• Directions:
For this task, output every entry below exactly and omit the pictures.

+++ The data +++

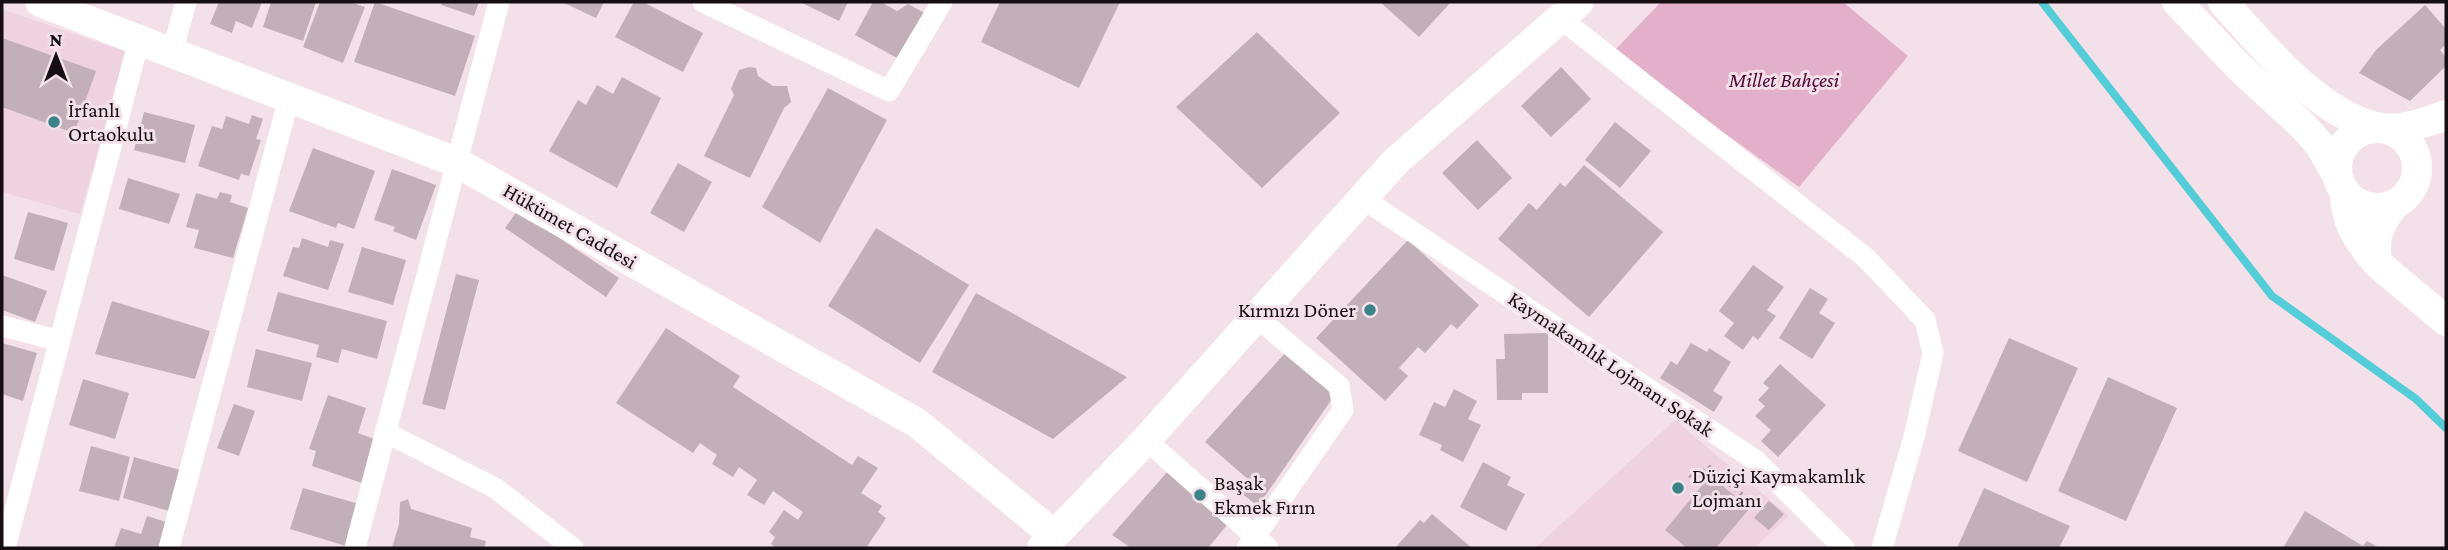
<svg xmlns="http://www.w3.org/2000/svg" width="2448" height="550" font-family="'Crimson Pro',serif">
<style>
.built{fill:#efd2e0}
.green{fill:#e3b0c9}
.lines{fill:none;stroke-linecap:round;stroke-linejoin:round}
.stream{stroke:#54cdd9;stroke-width:8}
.building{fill:#c2afb8}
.path{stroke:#a4949b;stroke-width:4.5;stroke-dasharray:2 5;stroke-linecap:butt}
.street{stroke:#fff;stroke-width:21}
.secondary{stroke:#fff;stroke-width:30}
.poi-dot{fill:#3b8389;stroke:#f4e0e9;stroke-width:2.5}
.labels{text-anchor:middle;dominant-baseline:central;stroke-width:6;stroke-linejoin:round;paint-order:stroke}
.park-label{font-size:21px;font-style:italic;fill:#4d0634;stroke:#f4e0e9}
.poi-label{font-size:21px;fill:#150e12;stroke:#f4e0e9;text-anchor:start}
.street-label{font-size:21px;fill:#150e12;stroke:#f4e0e9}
</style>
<rect width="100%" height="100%" fill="#f4e0e9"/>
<path class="built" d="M2 9 126 52 80 214 2 192Z
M1675 420 1789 516 1754 548H1535Z"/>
<path class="green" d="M1661 2H1843L1908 56 1799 187 1613 52Z"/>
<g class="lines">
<path class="stream" d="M2042 2 2272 296 2416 399 2446 428"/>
</g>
<path class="building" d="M219 2H262L252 28 236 21 232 33 210 24Z
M271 2H316L303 41 263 27Z
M320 2H350L365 7 343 63 303 47Z
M375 2 475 36 455 96 354 62Z
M442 2H479L474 16 441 5Z
M562 2H604L596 18Z
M634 2H643L703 33 683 72 615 37Z
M800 2H848L839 21Z
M873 2H881L897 11 908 4 925 13 899 59 855 35Z
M1000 2H1120L1079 88 981 42Z
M1380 2H1451L1419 37Z
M2425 5 2446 29V44L2440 50 2446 57V66L2410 101 2359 73 2376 50Z
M1257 32 1340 113 1262 188 1176 107Z
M2 38 96 71 74 133 2 107Z
M749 67 756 68 758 76 773 86H787L791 102 784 108 750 178 704 156 734 95 731 89 739 70Z
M1561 67 1591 99 1551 137 1521 106Z
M622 77 661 98 617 188 549 151 578 100 586 105 597 85 613 94Z
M828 88 887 120 820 243 762 207Z
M144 112 195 125 185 163 134 150Z
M252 115 263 119 256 139 261 140 249 176 241 174 239 180 198 166 212 126 222 129 226 116 249 124Z
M1615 122 1651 151 1620 188 1585 160Z
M1477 140 1512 178 1478 210 1442 173Z
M313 148 375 171 354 229 338 223 336 228 289 211Z
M678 163 712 182 684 232 650 213Z
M1584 165 1663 232 1589 317 1498 239 1529 203 1537 210 1560 183 1565 187Z
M392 169 436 185 416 240 393 231 395 227 374 220Z
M128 178 180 194 169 224 119 209Z
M220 192 232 195 230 202 248 208 233 258 194 248 199 230 186 227 196 193 217 199Z
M518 210 619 278 606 297 505 228Z
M28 212 68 223 54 271 14 259Z
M876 228 969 285 920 363 828 306Z
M302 238 328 247 330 240 344 244 328 290 283 276 293 247 299 248Z
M1408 240 1479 305 1457 329 1451 324 1425 353 1418 347 1399 368 1408 376 1385 401 1316 338Z
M362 247 406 260 393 305 348 292Z
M1753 265 1784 287 1767 310 1776 316 1758 340 1753 336 1743 350 1724 336 1734 323 1719 311Z
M456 274 479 280 445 410 422 404Z
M2 275 47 291 35 322 2 310Z
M1810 288 1828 299 1819 313 1835 323 1812 359 1779 338Z
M278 292 387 321 377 359 342 349 338 363 316 357 319 345 267 331Z
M976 293 1127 377 1053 439 932 372Z
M112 301 210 331 195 379 95 354Z
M666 328 740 376 733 387 852 465 858 456 878 468 861 493 882 506 878 512 886 518 866 548H776L771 544 775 537 769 532 784 510 798 520 803 512 773 491 764 505 747 495 757 480 739 467 733 477 712 464 717 455 700 443 693 453 616 403Z
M1548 333V393H1522V400H1497L1496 359H1505L1504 334Z
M2009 338 2078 368 2027 482 1958 451Z
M2 343 37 353 23 401 2 394Z
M1691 343 1707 352 1709 348 1731 362 1713 391 1723 397 1714 412 1660 378 1671 361 1677 365Z
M256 349 312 363 302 401 247 387Z
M1286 352 1334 396 1258 506 1237 490 1249 480 1205 442Z
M1780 364 1826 405 1778 457 1761 441 1771 430 1755 416 1765 406 1758 400 1769 388 1763 383Z
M2108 377 2177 408 2126 521 2058 491Z
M83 379 129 393 115 439 69 425Z
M1454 389 1477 401 1468 419 1481 425 1463 462 1440 450 1442 445 1419 435 1434 402 1445 407Z
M328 395 366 408 358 433 377 440 362 483 312 466 316 451 309 449Z
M234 404 255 411 239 456 217 448Z
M91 446 130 457 119 501 79 491Z
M134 457 180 470 169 511 123 498Z
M1483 462 1511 477 1507 485 1525 494 1506 531 1460 507Z
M1168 471 1227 525 1208 548H1131L1112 535Z
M1710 476 1750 508 1716 548H1687L1665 530Z
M303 488 359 504 346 546 290 529Z
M1984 488 2070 526 2059 548H1957Z
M408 499 411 509 472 528 470 537 486 541 484 548H392L399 524 400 502Z
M1769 501 1784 514 1769 530 1754 518Z
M2305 511 2363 546 2367 541 2380 548H2283Z
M1432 514 1472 548H1395L1420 520 1424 523Z
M147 516 169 523 161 548H114L121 528 141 534Z"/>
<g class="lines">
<path class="path" d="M1690 475 1696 481 1708 466 1759 509 1766 502"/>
<path class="street" d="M703 2 889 91 942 2
M1560 18 1866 258 1925 320 1933 353 1915 433 1882 548
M172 52 186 2
M1362 198 1755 460 1844 548
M2 326 60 341
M385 432 495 488 573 548
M1146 440 1268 548
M5 548 139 40
M169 548 289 98
M355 548 499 2
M1247 548 1343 410 1339 386 1255 316"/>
<path class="secondary" d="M40 2 456 162 917 423 1054 535
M2177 2 2239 67 2303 126 2320 145 2339 179
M2223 2C2260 44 2323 120 2383 128 2402 131 2428 122 2446 115
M2337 168a40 40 0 1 1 80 0a40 40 0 1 1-80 0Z
M2345 192C2345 223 2358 240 2378 264 2372 240 2379 224 2394 205
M2378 264 2446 321
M1042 548 1146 440 1396 161 1579 2"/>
</g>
<g class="poi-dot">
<circle cx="54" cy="122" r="7"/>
<circle cx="1370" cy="310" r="7"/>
<circle cx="1678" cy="488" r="7"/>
<circle cx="1200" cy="495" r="7"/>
</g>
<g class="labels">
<g class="park-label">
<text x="1784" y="80">Millet Bahçesi</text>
</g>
<g class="poi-label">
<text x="68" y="110">İrfanlı<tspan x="68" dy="24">Ortaokulu</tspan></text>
<text x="1356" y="310" text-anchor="end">Kırmızı Döner</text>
<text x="1692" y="476">Düziçi Kaymakamlık<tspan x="1692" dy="24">Lojmanı</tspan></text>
<text x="1214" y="483">Başak<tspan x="1214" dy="24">Ekmek Fırın</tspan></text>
</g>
<g class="street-label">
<text transform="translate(570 226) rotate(30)">Hükümet Caddesi</text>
<text transform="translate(1611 364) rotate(34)">Kaymakamlık Lojmanı Sokak</text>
</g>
</g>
<rect width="2448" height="550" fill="none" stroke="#150e12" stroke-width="7"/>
<g transform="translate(56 56)" stroke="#f4e0e9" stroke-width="5" paint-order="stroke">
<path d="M0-5L12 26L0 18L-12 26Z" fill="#150e12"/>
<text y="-10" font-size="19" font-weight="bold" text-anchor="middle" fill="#150e12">N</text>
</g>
</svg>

+++

• Result below:
<svg xmlns="http://www.w3.org/2000/svg" width="2448" height="550" font-family="'Crimson Pro',serif">
<style>
.built{fill:#efd2e0}
.green{fill:#e3b0c9}
.lines{fill:none;stroke-linecap:round;stroke-linejoin:round}
.stream{stroke:#54cdd9;stroke-width:8}
.building{fill:#c2afb8}
.path{stroke:#a4949b;stroke-width:4.5;stroke-dasharray:2 5;stroke-linecap:butt}
.street{stroke:#fff;stroke-width:21}
.secondary{stroke:#fff;stroke-width:30}
.poi-dot{fill:#3b8389;stroke:#f4e0e9;stroke-width:2.5}
.labels{text-anchor:middle;dominant-baseline:central;stroke-width:6;stroke-linejoin:round;paint-order:stroke}
.park-label{font-size:21px;font-style:italic;fill:#4d0634;stroke:#f4e0e9}
.poi-label{font-size:21px;fill:#150e12;stroke:#f4e0e9;text-anchor:start}
.street-label{font-size:21px;fill:#150e12;stroke:#f4e0e9}
</style>
<rect width="100%" height="100%" fill="#f4e0e9"/>
<path class="built" d="M2 9 126 52 80 214 2 192Z
M1675 420 1789 516 1754 548H1535Z"/>
<path class="green" d="M1661 2H1843L1908 56 1799 187 1613 52Z"/>
<g class="lines">
<path class="stream" d="M2042 2 2272 296 2416 399 2446 428"/>
</g>
<path class="building" d="M219 2H262L252 28 236 21 232 33 210 24Z
M271 2H316L303 41 263 27Z
M320 2H350L365 7 343 63 303 47Z
M375 2 475 36 455 96 354 62Z
M442 2H479L474 16 441 5Z
M562 2H604L596 18Z
M634 2H643L703 33 683 72 615 37Z
M800 2H848L839 21Z
M873 2H881L897 11 908 4 925 13 899 59 855 35Z
M1000 2H1120L1079 88 981 42Z
M1380 2H1451L1419 37Z
M2425 5 2446 29V44L2440 50 2446 57V66L2410 101 2359 73 2376 50Z
M1257 32 1340 113 1262 188 1176 107Z
M2 38 96 71 74 133 2 107Z
M749 67 756 68 758 76 773 86H787L791 102 784 108 750 178 704 156 734 95 731 89 739 70Z
M1561 67 1591 99 1551 137 1521 106Z
M622 77 661 98 617 188 549 151 578 100 586 105 597 85 613 94Z
M828 88 887 120 820 243 762 207Z
M144 112 195 125 185 163 134 150Z
M252 115 263 119 256 139 261 140 249 176 241 174 239 180 198 166 212 126 222 129 226 116 249 124Z
M1615 122 1651 151 1620 188 1585 160Z
M1477 140 1512 178 1478 210 1442 173Z
M313 148 375 171 354 229 338 223 336 228 289 211Z
M678 163 712 182 684 232 650 213Z
M1584 165 1663 232 1589 317 1498 239 1529 203 1537 210 1560 183 1565 187Z
M392 169 436 185 416 240 393 231 395 227 374 220Z
M128 178 180 194 169 224 119 209Z
M220 192 232 195 230 202 248 208 233 258 194 248 199 230 186 227 196 193 217 199Z
M518 210 619 278 606 297 505 228Z
M28 212 68 223 54 271 14 259Z
M876 228 969 285 920 363 828 306Z
M302 238 328 247 330 240 344 244 328 290 283 276 293 247 299 248Z
M1408 240 1479 305 1457 329 1451 324 1425 353 1418 347 1399 368 1408 376 1385 401 1316 338Z
M362 247 406 260 393 305 348 292Z
M1753 265 1784 287 1767 310 1776 316 1758 340 1753 336 1743 350 1724 336 1734 323 1719 311Z
M456 274 479 280 445 410 422 404Z
M2 275 47 291 35 322 2 310Z
M1810 288 1828 299 1819 313 1835 323 1812 359 1779 338Z
M278 292 387 321 377 359 342 349 338 363 316 357 319 345 267 331Z
M976 293 1127 377 1053 439 932 372Z
M112 301 210 331 195 379 95 354Z
M666 328 740 376 733 387 852 465 858 456 878 468 861 493 882 506 878 512 886 518 866 548H776L771 544 775 537 769 532 784 510 798 520 803 512 773 491 764 505 747 495 757 480 739 467 733 477 712 464 717 455 700 443 693 453 616 403Z
M1548 333V393H1522V400H1497L1496 359H1505L1504 334Z
M2009 338 2078 368 2027 482 1958 451Z
M2 343 37 353 23 401 2 394Z
M1691 343 1707 352 1709 348 1731 362 1713 391 1723 397 1714 412 1660 378 1671 361 1677 365Z
M256 349 312 363 302 401 247 387Z
M1286 352 1334 396 1258 506 1237 490 1249 480 1205 442Z
M1780 364 1826 405 1778 457 1761 441 1771 430 1755 416 1765 406 1758 400 1769 388 1763 383Z
M2108 377 2177 408 2126 521 2058 491Z
M83 379 129 393 115 439 69 425Z
M1454 389 1477 401 1468 419 1481 425 1463 462 1440 450 1442 445 1419 435 1434 402 1445 407Z
M328 395 366 408 358 433 377 440 362 483 312 466 316 451 309 449Z
M234 404 255 411 239 456 217 448Z
M91 446 130 457 119 501 79 491Z
M134 457 180 470 169 511 123 498Z
M1483 462 1511 477 1507 485 1525 494 1506 531 1460 507Z
M1168 471 1227 525 1208 548H1131L1112 535Z
M1710 476 1750 508 1716 548H1687L1665 530Z
M303 488 359 504 346 546 290 529Z
M1984 488 2070 526 2059 548H1957Z
M408 499 411 509 472 528 470 537 486 541 484 548H392L399 524 400 502Z
M1769 501 1784 514 1769 530 1754 518Z
M2305 511 2363 546 2367 541 2380 548H2283Z
M1432 514 1472 548H1395L1420 520 1424 523Z
M147 516 169 523 161 548H114L121 528 141 534Z"/>
<g class="lines">
<path class="path" d="M1690 475 1696 481 1708 466 1759 509 1766 502"/>
<path class="street" d="M703 2 889 91 942 2
M1560 18 1866 258 1925 320 1933 353 1915 433 1882 548
M172 52 186 2
M1362 198 1755 460 1844 548
M2 326 60 341
M385 432 495 488 573 548
M1146 440 1268 548
M5 548 139 40
M169 548 289 98
M355 548 499 2
M1247 548 1343 410 1339 386 1255 316"/>
<path class="secondary" d="M40 2 456 162 917 423 1054 535
M2177 2 2239 67 2303 126 2320 145 2339 179
M2223 2C2260 44 2323 120 2383 128 2402 131 2428 122 2446 115
M2337 168a40 40 0 1 1 80 0a40 40 0 1 1-80 0Z
M2345 192C2345 223 2358 240 2378 264 2372 240 2379 224 2394 205
M2378 264 2446 321
M1042 548 1146 440 1396 161 1579 2"/>
</g>
<g class="poi-dot">
<circle cx="54" cy="122" r="7"/>
<circle cx="1370" cy="310" r="7"/>
<circle cx="1678" cy="488" r="7"/>
<circle cx="1200" cy="495" r="7"/>
</g>
<g class="labels">
<g class="park-label">
<text x="1784" y="80">Millet Bahçesi</text>
</g>
<g class="poi-label">
<text x="68" y="110">İrfanlı<tspan x="68" dy="24">Ortaokulu</tspan></text>
<text x="1356" y="310" text-anchor="end">Kırmızı Döner</text>
<text x="1692" y="476">Düziçi Kaymakamlık<tspan x="1692" dy="24">Lojmanı</tspan></text>
<text x="1214" y="483">Başak<tspan x="1214" dy="24">Ekmek Fırın</tspan></text>
</g>
<g class="street-label">
<text transform="translate(570 226) rotate(30)">Hükümet Caddesi</text>
<text transform="translate(1611 364) rotate(34)">Kaymakamlık Lojmanı Sokak</text>
</g>
</g>
<rect width="2448" height="550" fill="none" stroke="#150e12" stroke-width="7"/>
<g transform="translate(56 56)" stroke="#f4e0e9" stroke-width="5" paint-order="stroke">
<path d="M0-5L12 26L0 18L-12 26Z" fill="#150e12"/>
<text y="-10" font-size="19" font-weight="bold" text-anchor="middle" fill="#150e12">N</text>
</g>
</svg>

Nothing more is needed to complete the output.